A convenient way to assure data quality is to flag records in the data warehouse according to the date they were loaded. If the load process does not complete or you notice problems after data is already loaded, a time stamp column makes it easy to identify which records were affected. You can then delete all the records processed during a particular phase, return to the pre-load state and address any problems before attempting to load the data again. You can time stamp the load operation by adding an extra column, such as load_date, to your fact table using the SQL Command stage.

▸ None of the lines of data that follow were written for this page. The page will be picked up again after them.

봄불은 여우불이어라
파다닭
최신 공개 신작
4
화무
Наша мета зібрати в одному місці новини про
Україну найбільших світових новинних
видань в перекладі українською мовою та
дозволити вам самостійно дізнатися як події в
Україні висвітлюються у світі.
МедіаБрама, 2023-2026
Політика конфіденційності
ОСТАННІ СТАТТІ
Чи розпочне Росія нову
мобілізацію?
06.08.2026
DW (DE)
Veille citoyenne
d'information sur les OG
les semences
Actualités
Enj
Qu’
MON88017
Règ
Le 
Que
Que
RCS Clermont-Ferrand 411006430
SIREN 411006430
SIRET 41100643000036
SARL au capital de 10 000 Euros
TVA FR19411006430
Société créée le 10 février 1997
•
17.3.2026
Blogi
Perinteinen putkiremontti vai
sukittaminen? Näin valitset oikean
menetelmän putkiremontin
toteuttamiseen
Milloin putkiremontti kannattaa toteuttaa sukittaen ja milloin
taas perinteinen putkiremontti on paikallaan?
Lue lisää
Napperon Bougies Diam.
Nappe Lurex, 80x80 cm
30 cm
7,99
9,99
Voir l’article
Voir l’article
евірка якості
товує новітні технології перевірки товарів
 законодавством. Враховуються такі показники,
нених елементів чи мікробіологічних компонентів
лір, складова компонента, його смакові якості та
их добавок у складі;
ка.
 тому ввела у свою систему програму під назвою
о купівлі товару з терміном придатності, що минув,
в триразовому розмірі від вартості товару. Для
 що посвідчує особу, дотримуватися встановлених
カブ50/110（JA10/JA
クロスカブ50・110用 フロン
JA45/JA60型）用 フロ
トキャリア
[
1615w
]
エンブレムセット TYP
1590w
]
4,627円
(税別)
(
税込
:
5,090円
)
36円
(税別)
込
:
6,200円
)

To have the dataflow add a timestamp when populating or updating a data warehouse:

  1. In Enterprise Designer, open the dataflow that populates or updates the data warehouse:
  2. Drag a Transformer stage to the canvas and connect it to the dataflow just before the Write to DB stage.

    For example:



  3. Double-click the Transformer stage.
  4. Click Add.
  5. Under General, select Custom.
  6. In the Custom transform name field, enter a name for this transform. The name can be anything you want. For example, Add Time Stamp.
  7. In the Custom script field, enter this:
    data['<timestamp field>']=currentDateTime()

    Where <timestamp field> is the name of the dataflow field that you want to contain the time stamp.

    For example, if you want to put the time stamp in a dataflow field named Timestamp then your custom script would be:

    data['Timestamp']=currentDateTime()
  8. Click the Add button at the bottom of the window.
  9. Click Close.
  10. Click OK to close the Transformer Options window.

The dataflow now adds the current time to a field in each record, providing a time stamp in the data warehouse that shows when each record was loaded.